Selain personel kepolisian, pengamanan juga melibatkan sejumlah instansi terkait seperti Kodim 1009/Tanah Laut, Dinas Perhubungan, Satpol PP dan Damkar, Dinas Kesehatan, BPBD, Senkom, serta Pramuka Saka Bhayangkara.
Dalam kesempatan tersebut, Kapolres Tanah Laut membacakan amanat Kapolri terkait pelaksanaan Operasi Ketupat 2026 yang menekankan pentingnya sinergisitas lintas sektor dalam menjaga keamanan selama momentum Lebaran.
“Apel gelar pasukan ini merupakan bentuk pengecekan terhadap kesiapan personel maupun sarana dan prasarana, sekaligus wujud komitmen serta sinergisitas lintas sektor dalam rangka menyukseskan Operasi Ketupat 2026, sehingga pelaksanaan mudik dan perayaan Hari Raya Idul Fitri 1447 H dapat berjalan dengan aman, nyaman, tertib, dan lancar,” ujar Kapolres.
Dalam amanat tersebut juga disampaikan bahwa perayaan Idul Fitri menjadi salah satu momentum penting yang berdampak besar terhadap pergerakan masyarakat dan aktivitas perekonomian.
Berdasarkan data Kementerian Perhubungan, potensi pergerakan masyarakat secara nasional pada masa libur Lebaran 2026 diperkirakan mencapai 143,9 juta orang. Meski angka tersebut sedikit menurun dibandingkan tahun sebelumnya, berbagai kebijakan stimulus seperti diskon tarif transportasi dan fleksibilitas kerja tetap berpotensi memicu lonjakan arus mudik.
Operasi Ketupat 2026 sendiri akan dilaksanakan selama 13 hari, terhitung mulai 13 hingga 25 Maret 2026 dengan melibatkan 161.243 personel gabungan secara nasional.

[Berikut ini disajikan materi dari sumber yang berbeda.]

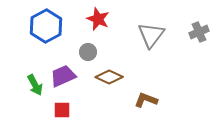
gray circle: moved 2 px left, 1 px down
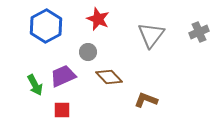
brown diamond: rotated 20 degrees clockwise
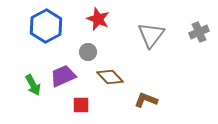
brown diamond: moved 1 px right
green arrow: moved 2 px left
red square: moved 19 px right, 5 px up
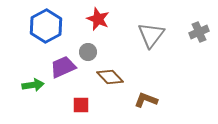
purple trapezoid: moved 9 px up
green arrow: rotated 70 degrees counterclockwise
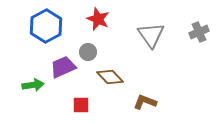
gray triangle: rotated 12 degrees counterclockwise
brown L-shape: moved 1 px left, 2 px down
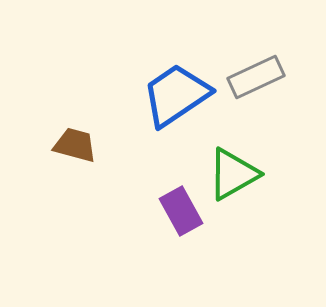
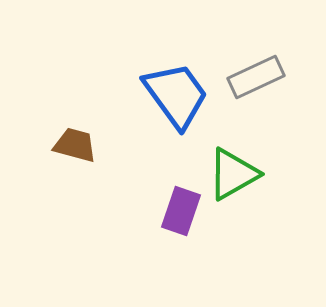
blue trapezoid: rotated 88 degrees clockwise
purple rectangle: rotated 48 degrees clockwise
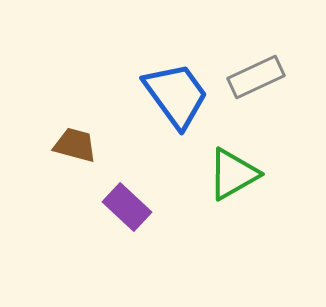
purple rectangle: moved 54 px left, 4 px up; rotated 66 degrees counterclockwise
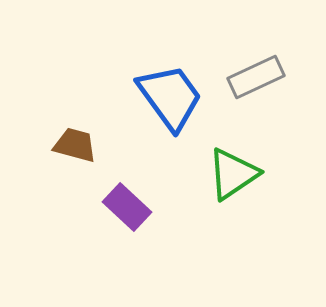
blue trapezoid: moved 6 px left, 2 px down
green triangle: rotated 4 degrees counterclockwise
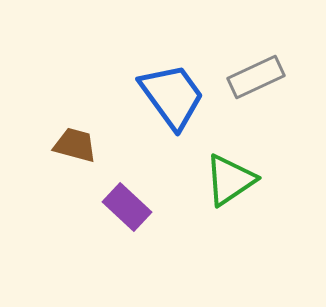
blue trapezoid: moved 2 px right, 1 px up
green triangle: moved 3 px left, 6 px down
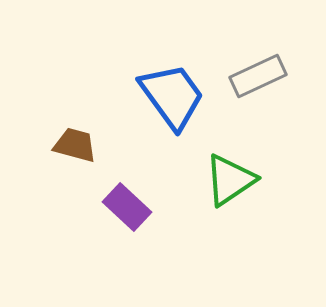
gray rectangle: moved 2 px right, 1 px up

Puncak arus mudik diperkirakan terjadi pada dua periode, yakni 14–15 Maret serta 18–19 Maret 2026. Sementara arus balik diprediksi berlangsung pada 24–25 Maret dan 28–29 Maret 2026.

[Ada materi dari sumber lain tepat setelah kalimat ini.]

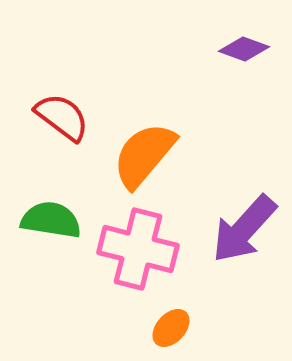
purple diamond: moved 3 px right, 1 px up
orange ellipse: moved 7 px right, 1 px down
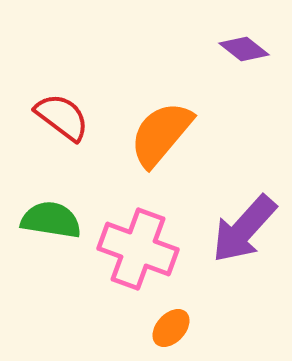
purple diamond: rotated 18 degrees clockwise
orange semicircle: moved 17 px right, 21 px up
pink cross: rotated 6 degrees clockwise
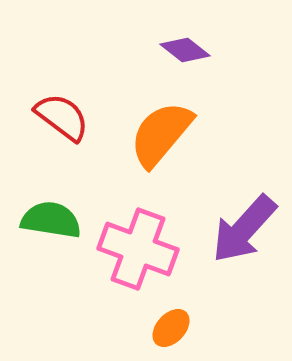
purple diamond: moved 59 px left, 1 px down
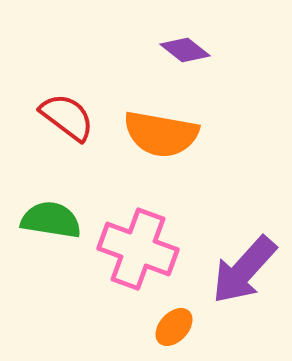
red semicircle: moved 5 px right
orange semicircle: rotated 120 degrees counterclockwise
purple arrow: moved 41 px down
orange ellipse: moved 3 px right, 1 px up
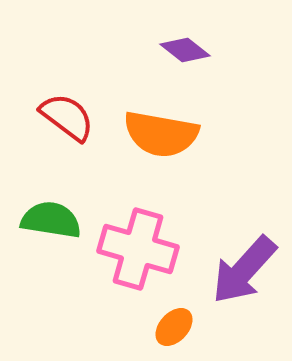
pink cross: rotated 4 degrees counterclockwise
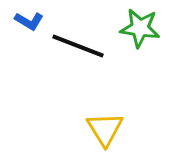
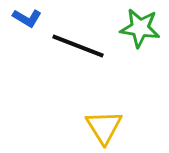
blue L-shape: moved 2 px left, 3 px up
yellow triangle: moved 1 px left, 2 px up
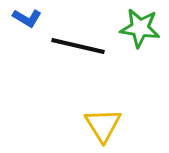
black line: rotated 8 degrees counterclockwise
yellow triangle: moved 1 px left, 2 px up
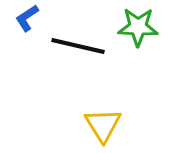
blue L-shape: rotated 116 degrees clockwise
green star: moved 2 px left, 1 px up; rotated 6 degrees counterclockwise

Untuk mendukung pengamanan tersebut, Polri menyiapkan 2.746 pos yang terdiri dari Pos Pengamanan, Pos Pelayanan, dan Pos Terpadu di berbagai wilayah Indonesia sebagai pusat informasi dan pelayanan bagi masyarakat.
Pengamanan juga difokuskan pada berbagai objek vital seperti tempat ibadah, pusat perbelanjaan, jalur transportasi, hingga objek wisata.
Melalui Operasi Ketupat Intan 2026 ini, Polres Tanah Laut bersama instansi terkait berkomitmen memberikan rasa aman dan nyaman bagi masyarakat yang akan melaksanakan perjalanan mudik maupun merayakan Idul Fitri di kampung halaman.